M. Boisvert signait déjà nombre de communiqués officiels ces dernières semaines, Ariel Henry n'ayant pas pu regagner son pays après un déplacement au Kenya et se trouvant aux Etats-Unis.
Le conseil de transition doit maintenant former un nouveau gouvernement et nommer un Premier ministre.
- Violence des gangs -
Il aura fallu plusieurs semaines de négociations complexes, marquées par des revirements, pour que le conseil voie le jour. En cause, des désaccords entre les partis politiques et les autres parties prenantes mais aussi avec le gouvernement sortant.
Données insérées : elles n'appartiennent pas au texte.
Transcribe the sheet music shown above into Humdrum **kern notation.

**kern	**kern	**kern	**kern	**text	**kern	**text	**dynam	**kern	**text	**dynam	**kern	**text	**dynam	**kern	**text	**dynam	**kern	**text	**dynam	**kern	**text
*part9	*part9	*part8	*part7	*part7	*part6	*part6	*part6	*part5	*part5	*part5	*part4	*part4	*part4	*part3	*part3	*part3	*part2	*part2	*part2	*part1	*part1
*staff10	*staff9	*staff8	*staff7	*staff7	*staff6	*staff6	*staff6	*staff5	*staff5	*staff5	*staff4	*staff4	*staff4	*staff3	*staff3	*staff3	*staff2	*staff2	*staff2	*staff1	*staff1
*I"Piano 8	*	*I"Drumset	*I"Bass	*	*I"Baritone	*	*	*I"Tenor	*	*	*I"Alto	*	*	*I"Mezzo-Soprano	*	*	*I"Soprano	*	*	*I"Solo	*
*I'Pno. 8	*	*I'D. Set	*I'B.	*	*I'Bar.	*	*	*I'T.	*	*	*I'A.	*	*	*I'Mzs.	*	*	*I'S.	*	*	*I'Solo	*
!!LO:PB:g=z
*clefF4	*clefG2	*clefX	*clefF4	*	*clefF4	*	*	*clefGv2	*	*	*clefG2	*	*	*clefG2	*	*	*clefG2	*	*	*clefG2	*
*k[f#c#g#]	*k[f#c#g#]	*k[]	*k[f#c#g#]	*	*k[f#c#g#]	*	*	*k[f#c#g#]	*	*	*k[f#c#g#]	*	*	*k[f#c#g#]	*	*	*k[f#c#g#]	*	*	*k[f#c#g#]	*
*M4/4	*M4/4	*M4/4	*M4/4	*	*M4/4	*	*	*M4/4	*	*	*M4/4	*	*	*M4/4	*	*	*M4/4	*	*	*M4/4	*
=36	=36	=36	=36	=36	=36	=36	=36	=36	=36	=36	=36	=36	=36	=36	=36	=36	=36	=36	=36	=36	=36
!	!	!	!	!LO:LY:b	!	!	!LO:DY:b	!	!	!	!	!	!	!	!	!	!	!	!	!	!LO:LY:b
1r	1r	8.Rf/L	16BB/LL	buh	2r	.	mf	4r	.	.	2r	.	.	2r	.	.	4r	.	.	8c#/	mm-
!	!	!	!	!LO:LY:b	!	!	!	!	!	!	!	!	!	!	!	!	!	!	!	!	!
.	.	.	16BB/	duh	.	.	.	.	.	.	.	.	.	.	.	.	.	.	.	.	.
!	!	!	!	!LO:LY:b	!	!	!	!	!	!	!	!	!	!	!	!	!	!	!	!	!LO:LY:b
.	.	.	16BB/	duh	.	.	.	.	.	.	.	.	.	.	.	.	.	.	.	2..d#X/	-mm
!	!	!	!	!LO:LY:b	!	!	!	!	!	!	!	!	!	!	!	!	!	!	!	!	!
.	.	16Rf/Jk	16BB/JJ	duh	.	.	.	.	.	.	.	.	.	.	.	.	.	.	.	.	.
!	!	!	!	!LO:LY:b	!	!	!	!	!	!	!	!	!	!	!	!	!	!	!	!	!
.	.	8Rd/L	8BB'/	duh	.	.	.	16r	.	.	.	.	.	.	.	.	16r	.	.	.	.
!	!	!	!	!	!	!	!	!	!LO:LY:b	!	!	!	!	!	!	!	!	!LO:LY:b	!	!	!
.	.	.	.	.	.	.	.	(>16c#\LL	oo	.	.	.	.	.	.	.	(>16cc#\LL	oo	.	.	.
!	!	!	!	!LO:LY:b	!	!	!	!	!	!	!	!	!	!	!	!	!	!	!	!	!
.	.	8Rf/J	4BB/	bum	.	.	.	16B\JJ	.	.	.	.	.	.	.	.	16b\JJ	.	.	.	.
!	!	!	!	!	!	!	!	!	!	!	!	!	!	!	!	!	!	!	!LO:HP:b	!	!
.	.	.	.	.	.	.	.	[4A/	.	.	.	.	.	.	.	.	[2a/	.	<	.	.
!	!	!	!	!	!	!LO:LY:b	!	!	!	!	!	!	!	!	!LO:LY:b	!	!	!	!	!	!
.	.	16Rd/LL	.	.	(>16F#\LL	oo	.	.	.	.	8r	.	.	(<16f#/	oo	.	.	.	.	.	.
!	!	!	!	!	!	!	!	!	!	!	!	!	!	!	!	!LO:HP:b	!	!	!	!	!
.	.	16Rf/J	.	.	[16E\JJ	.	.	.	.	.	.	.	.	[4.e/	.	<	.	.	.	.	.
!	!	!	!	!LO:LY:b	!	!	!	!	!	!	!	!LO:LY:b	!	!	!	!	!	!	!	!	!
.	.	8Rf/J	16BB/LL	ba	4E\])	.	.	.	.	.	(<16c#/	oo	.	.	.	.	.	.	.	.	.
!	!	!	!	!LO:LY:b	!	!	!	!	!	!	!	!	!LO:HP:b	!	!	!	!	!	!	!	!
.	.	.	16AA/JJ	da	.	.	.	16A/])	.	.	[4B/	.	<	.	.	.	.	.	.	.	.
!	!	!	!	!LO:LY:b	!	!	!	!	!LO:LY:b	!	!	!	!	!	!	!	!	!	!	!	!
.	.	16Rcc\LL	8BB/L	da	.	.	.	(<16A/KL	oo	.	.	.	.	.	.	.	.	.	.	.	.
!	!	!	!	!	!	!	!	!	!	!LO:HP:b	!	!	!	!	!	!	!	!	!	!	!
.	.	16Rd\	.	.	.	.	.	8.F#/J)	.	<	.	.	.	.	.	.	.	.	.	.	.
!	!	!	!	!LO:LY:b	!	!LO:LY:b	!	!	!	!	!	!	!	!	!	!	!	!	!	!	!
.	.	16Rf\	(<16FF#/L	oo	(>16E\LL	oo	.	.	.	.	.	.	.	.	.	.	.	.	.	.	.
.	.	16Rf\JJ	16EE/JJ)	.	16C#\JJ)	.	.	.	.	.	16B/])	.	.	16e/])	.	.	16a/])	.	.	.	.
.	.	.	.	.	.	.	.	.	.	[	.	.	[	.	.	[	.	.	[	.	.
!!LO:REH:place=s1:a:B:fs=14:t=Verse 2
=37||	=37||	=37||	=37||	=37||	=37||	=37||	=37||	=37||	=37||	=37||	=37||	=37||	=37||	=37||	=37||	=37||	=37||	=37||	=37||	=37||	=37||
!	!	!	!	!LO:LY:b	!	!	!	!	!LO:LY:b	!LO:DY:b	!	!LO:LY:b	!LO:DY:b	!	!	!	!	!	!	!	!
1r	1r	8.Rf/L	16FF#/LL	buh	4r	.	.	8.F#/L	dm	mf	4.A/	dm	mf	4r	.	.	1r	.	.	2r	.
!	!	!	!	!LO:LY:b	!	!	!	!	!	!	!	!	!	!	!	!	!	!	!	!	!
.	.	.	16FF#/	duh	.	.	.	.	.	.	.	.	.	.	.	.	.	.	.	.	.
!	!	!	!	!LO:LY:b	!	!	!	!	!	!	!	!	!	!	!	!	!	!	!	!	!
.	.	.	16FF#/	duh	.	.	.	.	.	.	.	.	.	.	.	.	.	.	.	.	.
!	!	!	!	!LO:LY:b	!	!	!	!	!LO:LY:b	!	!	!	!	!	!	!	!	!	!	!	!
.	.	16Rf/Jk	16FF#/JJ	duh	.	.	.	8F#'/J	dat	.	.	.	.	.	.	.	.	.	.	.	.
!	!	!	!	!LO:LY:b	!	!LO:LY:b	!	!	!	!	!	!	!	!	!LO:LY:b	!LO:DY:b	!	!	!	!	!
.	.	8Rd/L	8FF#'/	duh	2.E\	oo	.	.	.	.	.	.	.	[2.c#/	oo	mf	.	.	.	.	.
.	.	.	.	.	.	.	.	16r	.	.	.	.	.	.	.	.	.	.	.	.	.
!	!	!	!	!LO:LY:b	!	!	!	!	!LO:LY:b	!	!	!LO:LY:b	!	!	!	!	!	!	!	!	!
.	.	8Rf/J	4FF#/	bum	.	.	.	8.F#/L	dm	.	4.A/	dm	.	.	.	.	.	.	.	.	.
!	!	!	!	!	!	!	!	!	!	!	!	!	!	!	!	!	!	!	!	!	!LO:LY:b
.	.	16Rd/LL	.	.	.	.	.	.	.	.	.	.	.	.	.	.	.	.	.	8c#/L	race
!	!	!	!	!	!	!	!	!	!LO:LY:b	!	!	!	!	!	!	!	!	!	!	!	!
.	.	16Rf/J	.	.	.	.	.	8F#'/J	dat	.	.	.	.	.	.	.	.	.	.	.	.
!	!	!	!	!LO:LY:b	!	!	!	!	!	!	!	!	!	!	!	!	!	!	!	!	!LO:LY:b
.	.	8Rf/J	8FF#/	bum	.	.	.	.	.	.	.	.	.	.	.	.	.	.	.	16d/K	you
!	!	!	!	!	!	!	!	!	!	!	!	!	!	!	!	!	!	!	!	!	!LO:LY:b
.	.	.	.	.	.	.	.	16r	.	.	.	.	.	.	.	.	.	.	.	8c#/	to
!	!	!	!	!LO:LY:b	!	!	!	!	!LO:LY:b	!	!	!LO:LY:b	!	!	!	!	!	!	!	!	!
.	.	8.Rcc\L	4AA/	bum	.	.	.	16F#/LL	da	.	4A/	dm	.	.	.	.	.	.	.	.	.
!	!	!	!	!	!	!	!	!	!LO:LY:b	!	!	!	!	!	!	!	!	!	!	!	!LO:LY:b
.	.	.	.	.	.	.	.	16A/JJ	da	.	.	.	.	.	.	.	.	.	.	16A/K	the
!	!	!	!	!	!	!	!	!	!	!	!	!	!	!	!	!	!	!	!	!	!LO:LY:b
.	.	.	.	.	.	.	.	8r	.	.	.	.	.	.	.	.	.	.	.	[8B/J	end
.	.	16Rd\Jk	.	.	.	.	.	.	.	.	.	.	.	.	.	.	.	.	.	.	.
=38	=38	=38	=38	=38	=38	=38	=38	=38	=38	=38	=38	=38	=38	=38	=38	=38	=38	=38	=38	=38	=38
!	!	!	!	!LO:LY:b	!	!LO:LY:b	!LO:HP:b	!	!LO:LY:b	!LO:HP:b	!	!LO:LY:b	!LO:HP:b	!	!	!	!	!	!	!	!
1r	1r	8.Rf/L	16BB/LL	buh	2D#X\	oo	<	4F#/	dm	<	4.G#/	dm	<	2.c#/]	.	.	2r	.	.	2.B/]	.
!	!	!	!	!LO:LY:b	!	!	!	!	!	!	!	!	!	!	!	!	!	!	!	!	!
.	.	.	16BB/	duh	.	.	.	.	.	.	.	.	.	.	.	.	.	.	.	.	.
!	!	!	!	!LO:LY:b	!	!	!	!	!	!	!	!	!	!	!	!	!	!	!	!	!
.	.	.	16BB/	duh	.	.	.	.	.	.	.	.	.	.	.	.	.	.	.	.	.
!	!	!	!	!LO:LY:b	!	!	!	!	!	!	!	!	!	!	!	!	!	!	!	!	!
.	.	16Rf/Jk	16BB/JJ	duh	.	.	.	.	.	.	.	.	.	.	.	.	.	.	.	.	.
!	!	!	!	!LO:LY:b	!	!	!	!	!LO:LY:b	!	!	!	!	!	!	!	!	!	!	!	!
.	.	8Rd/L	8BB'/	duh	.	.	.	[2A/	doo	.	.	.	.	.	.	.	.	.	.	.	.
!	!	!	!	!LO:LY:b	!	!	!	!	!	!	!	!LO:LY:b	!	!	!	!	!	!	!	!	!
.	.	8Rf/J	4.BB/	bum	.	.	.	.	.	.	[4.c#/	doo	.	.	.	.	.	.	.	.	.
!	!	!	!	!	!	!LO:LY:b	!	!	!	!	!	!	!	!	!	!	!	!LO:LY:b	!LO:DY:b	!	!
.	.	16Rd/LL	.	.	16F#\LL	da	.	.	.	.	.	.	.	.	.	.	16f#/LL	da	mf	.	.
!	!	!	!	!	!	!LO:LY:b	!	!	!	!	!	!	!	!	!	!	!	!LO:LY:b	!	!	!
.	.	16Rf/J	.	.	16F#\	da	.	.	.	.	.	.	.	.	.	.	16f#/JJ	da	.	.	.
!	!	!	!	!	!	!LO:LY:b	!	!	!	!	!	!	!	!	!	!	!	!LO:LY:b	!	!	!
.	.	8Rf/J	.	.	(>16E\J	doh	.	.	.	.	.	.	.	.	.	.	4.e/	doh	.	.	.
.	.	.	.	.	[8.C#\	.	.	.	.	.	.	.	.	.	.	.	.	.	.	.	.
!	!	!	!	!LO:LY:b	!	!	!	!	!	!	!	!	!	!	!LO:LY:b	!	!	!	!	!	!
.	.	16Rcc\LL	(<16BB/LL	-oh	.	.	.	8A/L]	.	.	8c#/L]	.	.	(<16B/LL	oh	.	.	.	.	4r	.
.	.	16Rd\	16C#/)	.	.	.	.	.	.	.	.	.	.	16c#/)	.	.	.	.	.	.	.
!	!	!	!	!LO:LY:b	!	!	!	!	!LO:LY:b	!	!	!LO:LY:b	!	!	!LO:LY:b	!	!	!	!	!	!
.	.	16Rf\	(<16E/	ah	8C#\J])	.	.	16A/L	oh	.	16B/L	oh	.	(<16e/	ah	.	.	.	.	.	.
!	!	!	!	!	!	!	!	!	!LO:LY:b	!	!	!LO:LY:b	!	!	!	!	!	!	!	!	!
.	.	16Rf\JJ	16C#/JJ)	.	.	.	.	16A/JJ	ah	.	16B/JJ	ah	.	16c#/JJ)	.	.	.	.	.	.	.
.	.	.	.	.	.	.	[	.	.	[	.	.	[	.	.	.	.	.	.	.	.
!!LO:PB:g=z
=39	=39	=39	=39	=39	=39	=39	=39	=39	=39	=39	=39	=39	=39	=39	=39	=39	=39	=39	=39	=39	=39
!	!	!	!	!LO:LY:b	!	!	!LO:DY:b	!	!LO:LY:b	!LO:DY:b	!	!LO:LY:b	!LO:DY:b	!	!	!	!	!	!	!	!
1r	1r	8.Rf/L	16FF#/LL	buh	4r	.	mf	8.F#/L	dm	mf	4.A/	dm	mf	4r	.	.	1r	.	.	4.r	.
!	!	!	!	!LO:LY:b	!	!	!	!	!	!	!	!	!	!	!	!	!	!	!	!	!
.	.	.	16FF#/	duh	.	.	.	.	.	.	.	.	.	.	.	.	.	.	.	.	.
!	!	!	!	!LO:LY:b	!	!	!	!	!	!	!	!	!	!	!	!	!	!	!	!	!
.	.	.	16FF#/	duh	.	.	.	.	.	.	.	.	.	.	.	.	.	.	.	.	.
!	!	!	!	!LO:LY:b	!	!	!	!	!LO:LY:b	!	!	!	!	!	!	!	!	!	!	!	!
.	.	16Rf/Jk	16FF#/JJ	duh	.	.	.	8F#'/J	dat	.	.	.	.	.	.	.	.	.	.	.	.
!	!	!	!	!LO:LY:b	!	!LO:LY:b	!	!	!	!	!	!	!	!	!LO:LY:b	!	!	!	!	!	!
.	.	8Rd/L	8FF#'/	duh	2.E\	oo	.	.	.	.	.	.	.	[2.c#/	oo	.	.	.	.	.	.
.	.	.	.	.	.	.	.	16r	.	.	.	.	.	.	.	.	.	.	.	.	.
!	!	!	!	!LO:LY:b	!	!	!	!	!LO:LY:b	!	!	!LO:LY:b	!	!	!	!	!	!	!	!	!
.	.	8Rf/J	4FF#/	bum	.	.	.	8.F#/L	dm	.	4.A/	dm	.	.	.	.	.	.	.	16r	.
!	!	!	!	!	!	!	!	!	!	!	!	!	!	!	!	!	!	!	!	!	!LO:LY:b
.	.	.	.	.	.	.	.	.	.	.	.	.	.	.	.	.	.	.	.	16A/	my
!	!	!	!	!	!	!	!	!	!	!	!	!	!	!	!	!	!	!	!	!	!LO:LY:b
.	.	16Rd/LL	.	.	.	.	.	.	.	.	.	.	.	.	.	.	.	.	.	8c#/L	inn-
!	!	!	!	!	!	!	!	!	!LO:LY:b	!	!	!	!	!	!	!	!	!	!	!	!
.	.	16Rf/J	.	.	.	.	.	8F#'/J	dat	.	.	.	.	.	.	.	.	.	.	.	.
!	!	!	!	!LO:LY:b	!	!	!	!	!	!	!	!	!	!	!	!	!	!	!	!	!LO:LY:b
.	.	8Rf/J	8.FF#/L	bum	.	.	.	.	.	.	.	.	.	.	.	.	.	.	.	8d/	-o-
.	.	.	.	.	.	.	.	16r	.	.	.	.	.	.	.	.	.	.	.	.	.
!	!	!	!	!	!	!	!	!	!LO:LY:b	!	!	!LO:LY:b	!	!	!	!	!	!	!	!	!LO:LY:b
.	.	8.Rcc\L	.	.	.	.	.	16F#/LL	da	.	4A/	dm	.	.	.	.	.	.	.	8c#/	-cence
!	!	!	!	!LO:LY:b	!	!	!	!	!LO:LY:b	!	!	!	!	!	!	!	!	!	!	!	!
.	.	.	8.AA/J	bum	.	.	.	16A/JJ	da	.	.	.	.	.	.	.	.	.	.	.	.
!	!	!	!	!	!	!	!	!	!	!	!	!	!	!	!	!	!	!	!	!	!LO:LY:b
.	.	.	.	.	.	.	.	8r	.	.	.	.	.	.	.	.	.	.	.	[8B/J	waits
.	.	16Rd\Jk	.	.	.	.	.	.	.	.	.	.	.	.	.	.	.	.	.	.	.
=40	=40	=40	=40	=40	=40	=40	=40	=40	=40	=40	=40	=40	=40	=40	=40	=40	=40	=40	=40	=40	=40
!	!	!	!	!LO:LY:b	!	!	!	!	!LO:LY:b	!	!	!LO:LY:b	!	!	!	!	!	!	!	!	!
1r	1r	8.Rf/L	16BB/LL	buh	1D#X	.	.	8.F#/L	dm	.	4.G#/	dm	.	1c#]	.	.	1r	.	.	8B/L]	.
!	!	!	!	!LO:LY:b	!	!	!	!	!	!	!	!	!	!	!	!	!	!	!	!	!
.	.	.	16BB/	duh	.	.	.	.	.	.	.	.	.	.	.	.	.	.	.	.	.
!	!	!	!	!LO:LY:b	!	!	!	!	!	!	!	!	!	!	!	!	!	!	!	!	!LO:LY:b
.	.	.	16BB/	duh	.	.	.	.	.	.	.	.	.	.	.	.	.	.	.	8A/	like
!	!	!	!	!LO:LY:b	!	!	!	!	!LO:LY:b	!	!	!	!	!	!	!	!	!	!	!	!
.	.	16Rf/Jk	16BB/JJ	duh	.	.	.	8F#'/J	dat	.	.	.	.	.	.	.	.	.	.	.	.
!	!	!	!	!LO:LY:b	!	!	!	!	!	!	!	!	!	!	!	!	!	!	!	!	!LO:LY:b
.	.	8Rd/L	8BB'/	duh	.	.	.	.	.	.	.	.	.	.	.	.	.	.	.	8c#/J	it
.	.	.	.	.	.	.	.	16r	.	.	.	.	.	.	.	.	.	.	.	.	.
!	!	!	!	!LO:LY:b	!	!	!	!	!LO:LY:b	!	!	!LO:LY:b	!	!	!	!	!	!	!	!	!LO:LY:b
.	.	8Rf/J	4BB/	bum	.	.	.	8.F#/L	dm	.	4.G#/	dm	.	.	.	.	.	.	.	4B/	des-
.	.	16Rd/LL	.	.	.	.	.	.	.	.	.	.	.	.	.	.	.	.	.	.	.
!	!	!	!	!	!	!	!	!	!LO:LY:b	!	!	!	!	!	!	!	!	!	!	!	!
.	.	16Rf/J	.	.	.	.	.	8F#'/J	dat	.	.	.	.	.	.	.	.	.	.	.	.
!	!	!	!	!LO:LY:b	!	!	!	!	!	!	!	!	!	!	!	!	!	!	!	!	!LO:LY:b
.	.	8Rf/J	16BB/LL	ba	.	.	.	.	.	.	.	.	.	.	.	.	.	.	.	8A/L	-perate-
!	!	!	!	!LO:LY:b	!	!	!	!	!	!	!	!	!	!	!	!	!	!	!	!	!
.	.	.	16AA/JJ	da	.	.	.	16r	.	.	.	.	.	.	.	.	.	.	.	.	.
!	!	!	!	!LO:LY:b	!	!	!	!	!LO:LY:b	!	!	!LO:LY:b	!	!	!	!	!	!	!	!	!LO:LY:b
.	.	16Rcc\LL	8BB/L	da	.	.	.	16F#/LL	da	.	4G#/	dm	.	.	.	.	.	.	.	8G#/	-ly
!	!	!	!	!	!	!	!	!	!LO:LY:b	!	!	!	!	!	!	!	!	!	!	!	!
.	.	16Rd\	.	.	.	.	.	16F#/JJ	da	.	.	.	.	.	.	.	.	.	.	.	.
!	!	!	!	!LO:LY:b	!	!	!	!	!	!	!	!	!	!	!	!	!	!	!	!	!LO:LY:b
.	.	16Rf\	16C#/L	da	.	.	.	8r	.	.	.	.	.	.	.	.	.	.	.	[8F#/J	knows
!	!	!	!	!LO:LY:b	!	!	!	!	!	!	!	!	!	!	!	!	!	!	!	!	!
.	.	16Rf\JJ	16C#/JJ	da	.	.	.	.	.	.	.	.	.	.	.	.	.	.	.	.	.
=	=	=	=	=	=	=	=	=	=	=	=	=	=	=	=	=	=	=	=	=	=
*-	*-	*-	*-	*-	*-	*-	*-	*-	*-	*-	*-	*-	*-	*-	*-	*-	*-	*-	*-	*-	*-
L'organe est composé de sept membres avec droit de vote, représentant les principales forces politiques en Haïti et le secteur privé. Deux observateurs sans droit de vote portent en outre la voix l'un de la société civile, l'autre de la communauté religieuse.
Haïti pâtit depuis des dizaines d'années d'une instabilité politique chronique. Mais fin février, les gangs, dont la violence ravageait déjà des pans entiers du territoire, ont lancé des attaques coordonnées contre des sites stratégiques, disant vouloir renverser Ariel Henry.
Ce dernier, nommé quelques jours avant l'assassinat en 2021 du président Jovenel Moïse, était fortement contesté.
Le 11 mars, le même jour où se tenait une réunion entre Haïtiens et plusieurs organisations et pays comme les Etats-Unis, il a annoncé qu'il allait démissionner pour laisser la place à un conseil de transition.
Sans président ni parlement, Haïti n'a connu aucune élection depuis 2016.
La capitale est à 80% aux mains des bandes criminelles, accusées de nombreuses exactions, en particulier meurtres, viols, pillages et enlèvements contre rançon.
Une mission internationale de sécurité soutenue par l'ONU et censée être menée par le Kenya est toujours dans les limbes.
Le secrétaire général de l'ONU a de nouveau exhorté jeudi au déploiement "rapide" de cette force, selon son porte-parole.